Genomics is increasingly becoming another decision making tool for cattle producers.
There has been incredible progress and promising adoption rates of genetic evaluation tools, their resulting systems and technologies, over the past decades. Many however, still see the industry in its infancy, as ground-breaking discoveries and advancements unfold in real time.
Regardless of whether you’re an early or recent adopter, or following expert advice, it pays to have a good understanding of their strengths and limitations, and the nuances of heritability, so as to maximise your return on investment and manage expectations.
A quick lesson in heritability and quantitative genetics
The majority of significant livestock traits are not because of a single gene, but are continuous (or quantitative) in nature, determined by numerous genes and the environment in which they are expressed.

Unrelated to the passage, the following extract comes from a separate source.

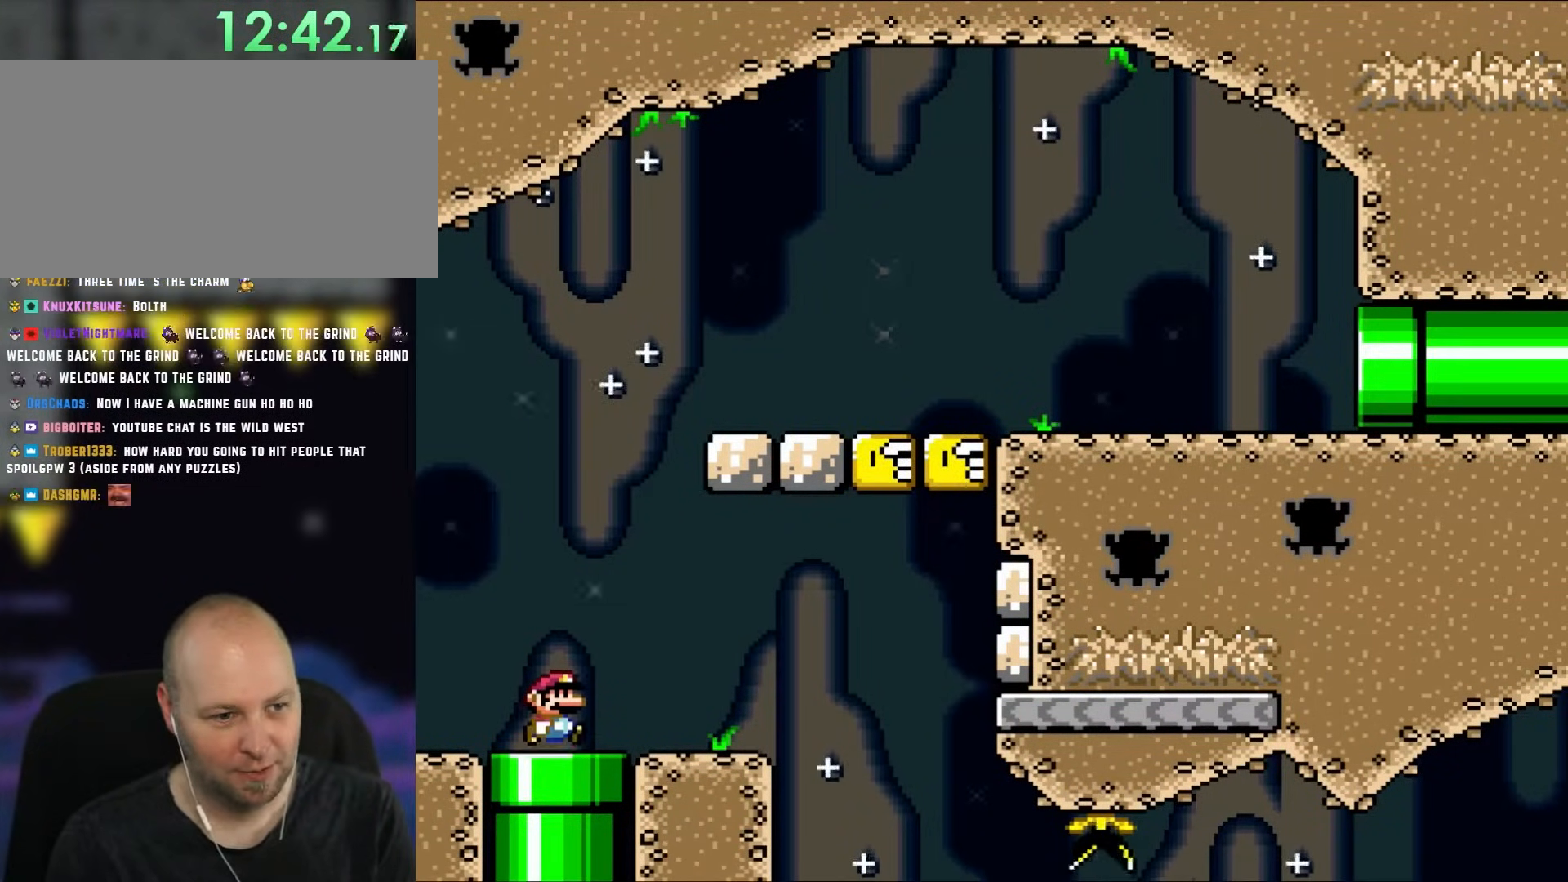
{"buttons": ["Y", "DPAD_RIGHT"], "events": []}
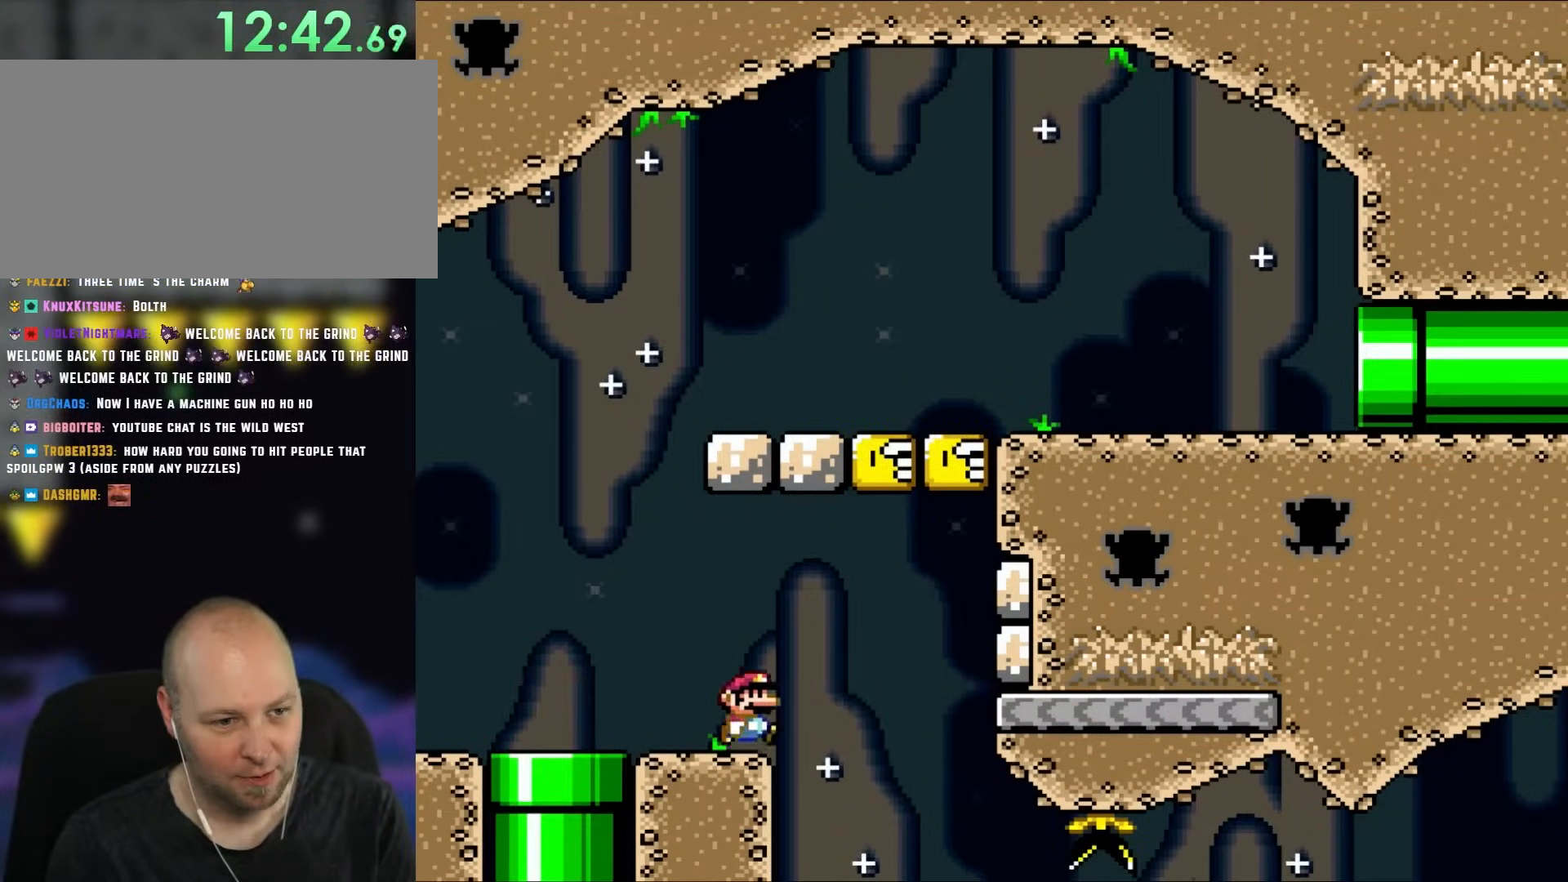
{"buttons": ["B", "Y", "DPAD_RIGHT"], "events": [[17, "B", "down"]]}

Heritability is the extent to which phenotypic (observable/measurable) variance can be explained by the genetic variance whereas broad-sense heritability is the degree to which variation in a trait is genetically determined.
An allele is one of multiple versions of the same gene in an animals DNA. Quantitative traits are continuously variable, arising from a combination of enviromental influence and the positioning of the contributing genes (or alleles) within the DNA. Further adding to the incidence of variation is the phenomenon referred to as epistasis, where the effect of a gene is dependent on the presence of others in their genetic background; the outcome is nonlinear and has profound consequences for the evolvability of phenotypic traits. Phenotypic value (P) is the measurement of an individual animal for a particular trait. It is composed of a genotypic value (C) and a deviation from G due to the enviromental influence (E). This can be summarised as P= G+E.
It is because of this that genetic tools can fluctuate in their predictive power on a case by case basis and are recommended to be used in conjunction with EBVs and visual appraisals.
Why should I use a genomic testing service?
Genomic testing services such as those offered by TEC, allow you to test commercial cattle for their true genetic merit and rank them within your herd. This enables you to keep the genetically superior individuals, refine your selection and maximise genetic gain in the traits that are most important to your herd production goals and breeding objectives.
Measure and manage your herd
Recording and understanding the genetic potential of individual cattle within a commercial herd allows you to rank animals against each other on a range of production traits.
Selecting traits on performance figures has primarily been the main driver of genetic improvement, but we are now able to test their commercial offspring and identify the individuals that will achieve a herd with complete genetic superiority.
One type of genetic testing offered by Igenity provides 16 traits, including calving ease, milk production, growth rate, marbling, fat depth and tenderness.
How many cattle do I need to test and at what age?
While you can test as many animals as you like, a minimum group of 10 is recommended to allow for adequate comparison and selection. The specific requirements and sampling plan for each enterprise will vary, which can be discussed during a consultation where required.
Catlle can be any age, although it’s recommended you test young cattle at marking or weaning to minimise additional handling and allow for exclusion of cattle which are structurally undesirable prior to testing. Testing at an early age also allows selection decisions to be made earlier and management tailored to the replacement individuals if needed.
What type of cattle are eligible to be tested?
Any combination of the following are eligible for testing:
- Red angus
- Maine Anjou.
The benefits of genomic testing cattle
- measure genomic potential of commercial cross bred and pure-bred cattle
- increase the accuracy of replacement heifer selection to match breeding goals and target market
- create custom selection indexes to target specific market end points and herd production goals
- use known genetic merit of your cow herd to assist in bull purchasing
- increase accuracy of commercial in-herd bull selection
- assist with marketing of cattle by providing greater information to buyers.